Hours were spent going through old newspapers and magazines tucked away safely in Dawn’s archives section. Politicians, sportsmen, artistes and friends were approached to share with us images that would capture the political and cultural zeitgeist of what Pakistan was like between 1947 and 1977.
A Pakistan that was a very different creature compared to what it started to mutate into from the 1980s onwards.
The series has continued to generate a lot of interest among a number of Pakistanis, including those who actually lived through the decades that we covered in the series, as well as those young Pakistanis who weren't even born then.
To most of the young ones the images and related information came as a pleasant surprise. They had little or no knowledge about a Pakistan that wasn't making the headlines for all the wrong reasons. A country where life was ‘normal,’ culturally rich, politically exciting and even pleasantly naïve.
However, many young Pakistanis have continued to write in and implored us to continue the series.

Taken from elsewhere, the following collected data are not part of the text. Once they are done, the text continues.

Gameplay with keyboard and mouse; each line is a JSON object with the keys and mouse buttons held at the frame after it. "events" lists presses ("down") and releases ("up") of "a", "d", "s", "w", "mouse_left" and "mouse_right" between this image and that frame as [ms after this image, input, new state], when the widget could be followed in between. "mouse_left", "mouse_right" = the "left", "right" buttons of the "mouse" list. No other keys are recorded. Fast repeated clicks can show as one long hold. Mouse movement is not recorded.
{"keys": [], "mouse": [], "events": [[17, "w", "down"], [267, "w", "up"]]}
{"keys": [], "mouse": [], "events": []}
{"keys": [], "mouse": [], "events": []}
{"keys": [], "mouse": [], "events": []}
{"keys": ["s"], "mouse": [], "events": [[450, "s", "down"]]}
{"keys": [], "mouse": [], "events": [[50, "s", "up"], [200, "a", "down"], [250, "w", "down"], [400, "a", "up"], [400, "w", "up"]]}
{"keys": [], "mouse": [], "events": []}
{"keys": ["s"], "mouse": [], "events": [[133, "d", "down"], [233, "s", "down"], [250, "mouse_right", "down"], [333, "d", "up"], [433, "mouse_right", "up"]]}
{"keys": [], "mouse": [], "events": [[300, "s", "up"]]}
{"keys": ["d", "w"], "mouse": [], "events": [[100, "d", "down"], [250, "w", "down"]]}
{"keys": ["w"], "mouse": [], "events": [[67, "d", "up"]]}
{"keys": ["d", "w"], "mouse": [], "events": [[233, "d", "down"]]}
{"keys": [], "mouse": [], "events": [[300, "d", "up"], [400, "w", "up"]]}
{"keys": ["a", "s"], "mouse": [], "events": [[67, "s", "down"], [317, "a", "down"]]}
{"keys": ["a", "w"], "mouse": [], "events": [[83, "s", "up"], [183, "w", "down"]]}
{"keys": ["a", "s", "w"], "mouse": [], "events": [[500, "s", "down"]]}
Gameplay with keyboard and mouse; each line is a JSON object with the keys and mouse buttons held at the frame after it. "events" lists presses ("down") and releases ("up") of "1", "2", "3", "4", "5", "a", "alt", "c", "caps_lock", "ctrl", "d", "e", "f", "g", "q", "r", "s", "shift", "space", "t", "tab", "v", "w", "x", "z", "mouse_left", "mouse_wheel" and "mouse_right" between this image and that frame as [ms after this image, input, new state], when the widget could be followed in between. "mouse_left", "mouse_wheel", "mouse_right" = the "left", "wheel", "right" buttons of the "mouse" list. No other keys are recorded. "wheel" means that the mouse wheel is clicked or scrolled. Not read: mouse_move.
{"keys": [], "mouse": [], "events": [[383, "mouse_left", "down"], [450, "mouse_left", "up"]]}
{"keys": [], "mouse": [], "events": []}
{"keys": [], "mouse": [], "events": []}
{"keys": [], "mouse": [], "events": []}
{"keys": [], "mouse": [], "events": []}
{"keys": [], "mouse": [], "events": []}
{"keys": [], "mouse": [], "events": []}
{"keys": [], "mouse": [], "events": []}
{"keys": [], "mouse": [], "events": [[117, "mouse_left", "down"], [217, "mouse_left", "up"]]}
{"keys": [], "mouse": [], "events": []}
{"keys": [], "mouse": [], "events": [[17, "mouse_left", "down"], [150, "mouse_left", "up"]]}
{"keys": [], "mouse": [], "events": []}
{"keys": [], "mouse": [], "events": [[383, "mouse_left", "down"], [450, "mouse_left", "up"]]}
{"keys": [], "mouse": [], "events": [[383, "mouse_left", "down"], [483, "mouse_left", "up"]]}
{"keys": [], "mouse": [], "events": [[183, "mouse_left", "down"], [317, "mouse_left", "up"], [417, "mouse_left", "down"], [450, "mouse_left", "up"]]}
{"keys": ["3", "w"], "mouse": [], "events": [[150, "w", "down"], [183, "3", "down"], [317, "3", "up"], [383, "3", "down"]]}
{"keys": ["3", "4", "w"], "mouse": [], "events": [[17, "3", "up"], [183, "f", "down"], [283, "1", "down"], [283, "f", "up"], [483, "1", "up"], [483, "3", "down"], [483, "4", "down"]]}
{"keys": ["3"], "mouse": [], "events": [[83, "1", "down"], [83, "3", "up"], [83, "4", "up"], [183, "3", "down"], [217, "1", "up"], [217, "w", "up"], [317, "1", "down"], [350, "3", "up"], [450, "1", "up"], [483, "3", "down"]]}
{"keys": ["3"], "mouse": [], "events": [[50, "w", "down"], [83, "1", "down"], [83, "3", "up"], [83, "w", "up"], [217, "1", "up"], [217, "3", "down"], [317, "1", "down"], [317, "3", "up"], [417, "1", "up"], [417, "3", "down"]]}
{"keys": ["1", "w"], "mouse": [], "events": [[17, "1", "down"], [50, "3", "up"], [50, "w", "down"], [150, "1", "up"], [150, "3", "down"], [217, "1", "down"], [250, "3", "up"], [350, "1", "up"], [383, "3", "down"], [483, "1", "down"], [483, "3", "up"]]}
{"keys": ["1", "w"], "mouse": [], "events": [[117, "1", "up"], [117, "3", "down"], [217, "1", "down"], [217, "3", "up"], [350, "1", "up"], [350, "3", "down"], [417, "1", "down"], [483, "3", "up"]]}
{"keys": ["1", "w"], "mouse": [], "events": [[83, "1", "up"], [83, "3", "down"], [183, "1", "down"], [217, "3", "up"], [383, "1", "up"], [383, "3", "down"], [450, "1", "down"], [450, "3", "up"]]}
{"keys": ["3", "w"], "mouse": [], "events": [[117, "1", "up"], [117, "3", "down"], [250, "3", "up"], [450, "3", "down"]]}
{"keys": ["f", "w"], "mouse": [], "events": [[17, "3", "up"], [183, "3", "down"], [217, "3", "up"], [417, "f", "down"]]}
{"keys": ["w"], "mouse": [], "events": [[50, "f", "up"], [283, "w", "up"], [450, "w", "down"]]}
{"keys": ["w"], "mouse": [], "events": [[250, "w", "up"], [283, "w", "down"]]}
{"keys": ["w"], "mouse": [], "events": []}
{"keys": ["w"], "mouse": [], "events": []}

Recently the emails that we received in this context were so many, that we once again went sniffing and looking across the internet, DAWN’s archives and personal collections of friends, families, sportsmen, artistes and politicians to construct yet another instalment of ‘Also Pakistan.’
But this one not only offers some new images that we unearthed of the Pakistani political, social and cultural milieu of the 1950s, ‘60s and ‘70s, but the 1980s as well.
Images of a strange, alien place that was also called Pakistan. Enjoy.
Rana Liaquat, wife of Pakistan’s first Prime Minister, Liaquat Ali Khan, with famous American animator, film-maker and entrepreneur, Walt Disney, in 1951.
Broadcaster, Mustafa Ali, announcing the creation of Pakistan on the radio at 12 am, August 14, 1947.
Fatima Jinnah, sister of the founder of Pakistan, Muhamad Ali Jinnah, playing with her dog at her residence in Karachi in 1959.
US Vice President, Richard Nixon, writing his comments on the visitors’ book at Radio Pakistan’s Karachi station in the 1950s. With him is famous Pakistani radio personality, Z A. Bokhari.
A hotel and pub in Karachi’s Malir area.
A traffic constable directing traffic near the famous Metropole Hotel in Karachi in 1960. Today the hotel serves as a wedding hall and parking lot.
A 1962 tourism poster for Karachi.
Pilots and cabin crew of a PIA flight meet Chinese revolutionary leader and Premier, Zhou Enla (early 1960s).
A 1963 ad for the Tudor cigarette brand. Tudor was launched by the Pakistan Tobacco Company specifically to target the market of women smokers in Pakistan.